Today, Monterey Park Police Chief Scott Wiese, who was sworn in two days before the shooting, defended the release of information claiming that trying to find accurate information was a challenge amid the chaotic aftermath outside of the Star Dance Studio.
“There was no real mechanism for us to stop and notify the sleeping public at 1 o’clock in the morning about something we don’t have any information on yet, ” he said.
Despite the shock and disbelief, Wiese said the mass shooting that killed 11 people and wounded another nine inside the Monterey Park ballroom Saturday night was something his department had trained for.
“The younger officers that nice acted like veterans,” said Wiese. “They didn’t hesitate.”
He added that he had six officers in the field on that fateful night and the first units arrived at the scene in about three minutes after receiving the call at about 10:22 p.m. They entered and began to clear the ballroom within a minute after arrival.
The Monterey Park Police Department, consisting of 75 sworn officers quickly called on the Sheriff’s Department for help. The scene was chaotic as officers and firefighters treated the victims and interviewed the nearly 40 witnesses.
Amid this chaos, Wiese and other authorities made the decision to wait on releasing information.
“We didn’t know what we had,” said Wiese. “We knew that we had a male suspect.
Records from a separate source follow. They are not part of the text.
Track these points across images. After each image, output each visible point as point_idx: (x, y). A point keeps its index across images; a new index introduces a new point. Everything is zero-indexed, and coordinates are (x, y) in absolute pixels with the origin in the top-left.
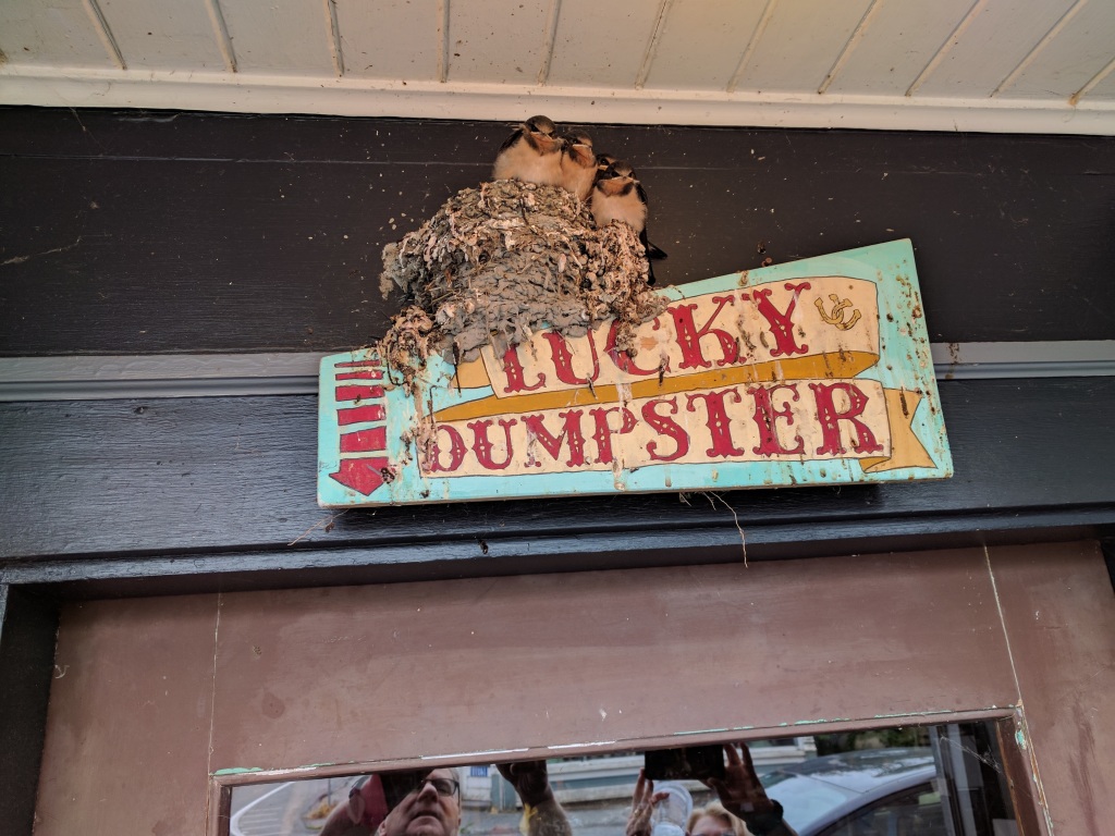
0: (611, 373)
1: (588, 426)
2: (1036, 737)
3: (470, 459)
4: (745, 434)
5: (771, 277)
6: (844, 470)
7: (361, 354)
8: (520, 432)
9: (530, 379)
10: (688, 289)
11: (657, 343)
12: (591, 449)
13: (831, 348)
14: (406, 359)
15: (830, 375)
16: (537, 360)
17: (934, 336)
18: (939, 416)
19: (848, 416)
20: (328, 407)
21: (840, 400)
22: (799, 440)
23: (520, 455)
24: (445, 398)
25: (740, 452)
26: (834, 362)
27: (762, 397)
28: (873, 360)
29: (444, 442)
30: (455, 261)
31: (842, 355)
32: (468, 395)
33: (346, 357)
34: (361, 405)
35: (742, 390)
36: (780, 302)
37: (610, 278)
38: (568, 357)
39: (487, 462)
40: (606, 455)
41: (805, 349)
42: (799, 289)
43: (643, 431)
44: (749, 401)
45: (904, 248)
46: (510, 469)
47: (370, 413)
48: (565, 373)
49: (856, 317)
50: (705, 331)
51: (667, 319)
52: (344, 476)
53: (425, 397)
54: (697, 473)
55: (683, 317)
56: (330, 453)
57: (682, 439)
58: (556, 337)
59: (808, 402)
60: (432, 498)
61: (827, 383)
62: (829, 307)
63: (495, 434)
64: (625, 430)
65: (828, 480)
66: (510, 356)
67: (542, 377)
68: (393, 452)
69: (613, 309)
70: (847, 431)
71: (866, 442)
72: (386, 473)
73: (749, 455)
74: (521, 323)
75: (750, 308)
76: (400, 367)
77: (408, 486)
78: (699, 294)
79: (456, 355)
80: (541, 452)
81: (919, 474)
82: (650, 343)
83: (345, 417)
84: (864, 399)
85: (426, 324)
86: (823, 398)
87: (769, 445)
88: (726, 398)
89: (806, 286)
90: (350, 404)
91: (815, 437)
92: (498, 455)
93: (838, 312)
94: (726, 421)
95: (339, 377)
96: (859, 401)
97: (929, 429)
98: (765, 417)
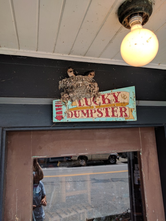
0: (93, 104)
1: (90, 112)
2: (143, 154)
3: (74, 116)
4: (110, 114)
5: (115, 91)
6: (123, 119)
7: (59, 100)
8: (80, 112)
9: (82, 105)
10: (104, 92)
12: (90, 115)
13: (123, 102)
14: (65, 101)
15: (122, 106)
16: (83, 102)
17: (136, 100)
18: (136, 112)
19: (124, 112)
20: (54, 108)
21: (123, 109)
22: (117, 115)
23: (80, 116)
24: (70, 107)
25: (109, 116)
26: (123, 104)
27: (113, 108)
28: (128, 104)
29: (70, 113)
30: (72, 87)
31: (124, 103)
32: (74, 107)
33: (56, 100)
34: (59, 108)
35: (110, 107)
36: (116, 95)
37: (94, 91)
38: (87, 102)
39: (76, 116)
40: (92, 116)
41: (119, 102)
42: (119, 93)
43: (97, 113)
44: (111, 109)
45: (133, 88)
46: (79, 118)
47: (60, 109)
48: (87, 104)
49: (126, 97)
50: (106, 99)
51: (101, 97)
52: (56, 118)
53: (68, 107)
54: (104, 119)
55: (103, 96)
56: (55, 115)
57: (102, 114)
58: (86, 99)
59: (119, 110)
60: (69, 121)
61: (122, 107)
62: (123, 96)
63: (77, 113)
64: (95, 113)
65: (120, 121)
66: (79, 102)
67: (84, 104)
68: (63, 115)
69: (94, 95)
70: (124, 114)
71: (126, 115)
72: (62, 118)
73: (111, 117)
74: (81, 97)
75: (112, 95)
76: (64, 102)
77: (65, 120)
78: (105, 93)
79: (72, 101)
80: (83, 115)
81: (132, 120)
82: (98, 100)
83: (57, 109)
85: (68, 96)
86: (121, 109)
87: (113, 115)
88: (108, 109)
89: (120, 93)
90: (57, 108)
91: (119, 115)
92: (77, 116)
93: (124, 97)
94: (108, 112)
95: (56, 103)
96: (126, 110)
97: (134, 114)
98: (113, 111)
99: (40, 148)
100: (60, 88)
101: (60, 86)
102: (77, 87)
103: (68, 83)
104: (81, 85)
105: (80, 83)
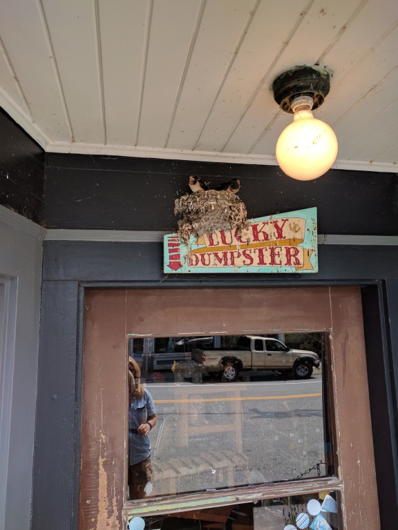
0: (236, 242)
1: (229, 256)
2: (334, 337)
3: (200, 263)
4: (267, 259)
5: (278, 217)
6: (291, 269)
7: (174, 235)
8: (212, 256)
9: (215, 243)
10: (257, 220)
11: (247, 234)
12: (229, 262)
13: (291, 237)
14: (185, 237)
15: (290, 245)
16: (217, 238)
17: (319, 233)
18: (317, 257)
19: (294, 256)
20: (166, 248)
21: (292, 252)
22: (281, 261)
23: (212, 263)
24: (194, 247)
25: (266, 264)
26: (292, 241)
27: (272, 250)
28: (302, 241)
29: (194, 258)
30: (197, 212)
31: (294, 239)
32: (200, 246)
33: (170, 235)
34: (174, 248)
35: (268, 248)
36: (280, 225)
37: (237, 218)
38: (225, 237)
39: (204, 264)
40: (233, 263)
41: (285, 237)
42: (285, 221)
43: (242, 257)
44: (269, 251)
45: (314, 211)
46: (210, 266)
47: (176, 250)
48: (224, 242)
49: (299, 229)
50: (260, 232)
51: (251, 228)
52: (170, 266)
53: (189, 247)
54: (255, 269)
55: (255, 227)
56: (167, 260)
57: (252, 260)
58: (222, 232)
59: (284, 252)
60: (191, 272)
61: (289, 247)
62: (292, 226)
63: (206, 257)
64: (238, 257)
65: (286, 272)
66: (210, 237)
67: (218, 242)
68: (182, 260)
69: (237, 225)
70: (293, 260)
71: (297, 263)
72: (180, 265)
73: (268, 264)
74: (214, 228)
75: (272, 225)
77: (185, 269)
78: (259, 221)
79: (197, 236)
80: (217, 262)
81: (309, 271)
83: (170, 251)
84: (298, 251)
85: (190, 228)
86: (288, 251)
87: (273, 262)
88: (264, 250)
89: (287, 220)
90: (171, 248)
91: (285, 261)
92: (207, 262)
93: (295, 228)
94: (263, 256)
95: (169, 241)
97: (314, 260)
98: (273, 255)
99: (142, 320)
100: (176, 212)
101: (176, 208)
102: (206, 211)
103: (191, 204)
104: (213, 208)
105: (212, 203)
We put that out to our law enforcement partners in the area very quickly.”
Here is a timeline of the shooting and response:
- As officers secured the scene and about 15 minutes after the initial call, security camera video taken at 10:37 p.m. shows the confrontation with the gunman at the Lai Lai Ballroom in Alhambra.
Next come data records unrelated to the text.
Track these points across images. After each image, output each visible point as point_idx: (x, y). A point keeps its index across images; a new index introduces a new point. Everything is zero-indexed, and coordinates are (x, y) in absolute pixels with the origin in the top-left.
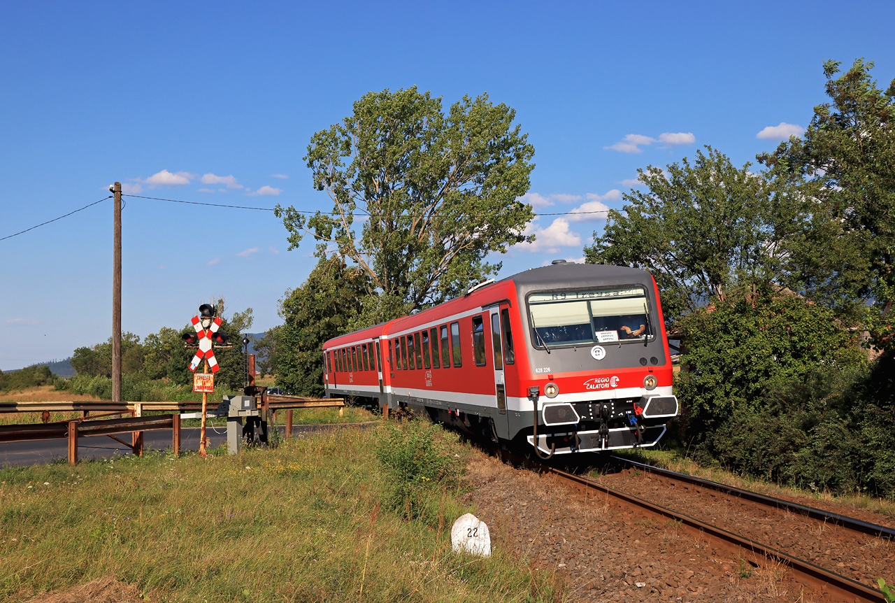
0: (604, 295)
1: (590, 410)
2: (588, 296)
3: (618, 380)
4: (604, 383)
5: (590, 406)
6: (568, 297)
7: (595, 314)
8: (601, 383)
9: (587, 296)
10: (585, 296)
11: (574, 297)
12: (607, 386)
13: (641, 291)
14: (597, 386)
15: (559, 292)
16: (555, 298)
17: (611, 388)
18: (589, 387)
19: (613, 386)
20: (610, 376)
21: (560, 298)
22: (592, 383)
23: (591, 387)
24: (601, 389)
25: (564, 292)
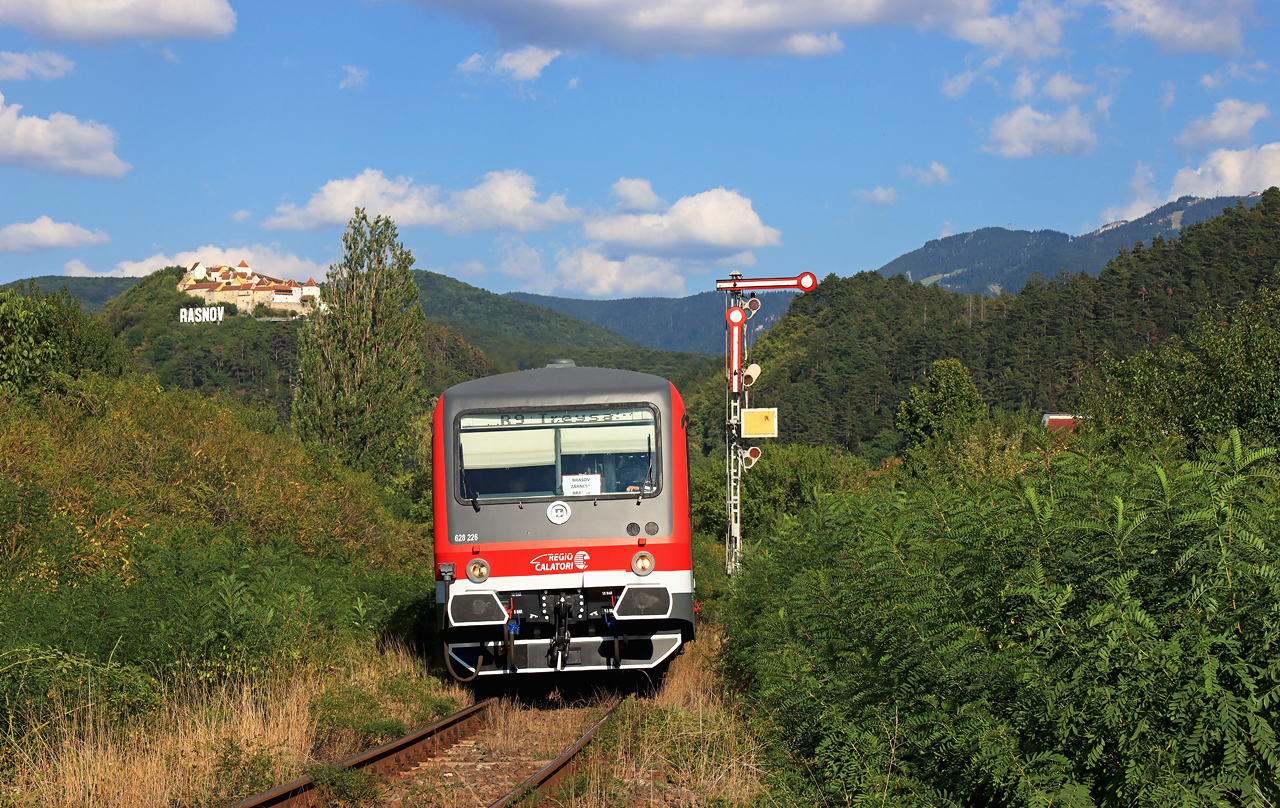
0: (587, 419)
1: (544, 605)
2: (561, 420)
3: (587, 557)
4: (566, 562)
5: (544, 598)
6: (528, 421)
7: (566, 450)
8: (559, 561)
9: (559, 421)
10: (556, 420)
11: (537, 421)
12: (568, 566)
13: (648, 415)
14: (553, 567)
15: (513, 413)
16: (506, 423)
17: (576, 570)
18: (539, 567)
19: (581, 567)
20: (574, 551)
21: (514, 422)
22: (544, 560)
23: (543, 567)
24: (559, 572)
25: (520, 413)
- Four hours later, at 2:48 a.m. on Sunday morning, the Sheriff’s Department released an online advisory about the shooting.
- At 3:30 a.m. deputies hold their first news conference to say there were looking for the gunman
- After almost 8 hours, at 11:04 a.m. the department released the suspect’s picture and description.
Sheriff Robert Luna defended the length of time it took to release that information.
“We were very strategic in the way we were putting out information,” said Luna. “Ultimately, it worked.”
Chief Wise said the public was not at risk as hundreds of officers were out in the field looking for the suspect and the white van that he was driving.
“I think the community was safe,” said Wiese.
Torrance police later pulled over the van shortly after the Sheriff’s Department released the suspect’s description. The gunman shot and killed himself shortly after he pulled into a parking lot near the Del Amo Mall.
While there is a lot of information that authorities do not know, such as a motive, Chief Wiese said his job right now is making sure the community feels safe.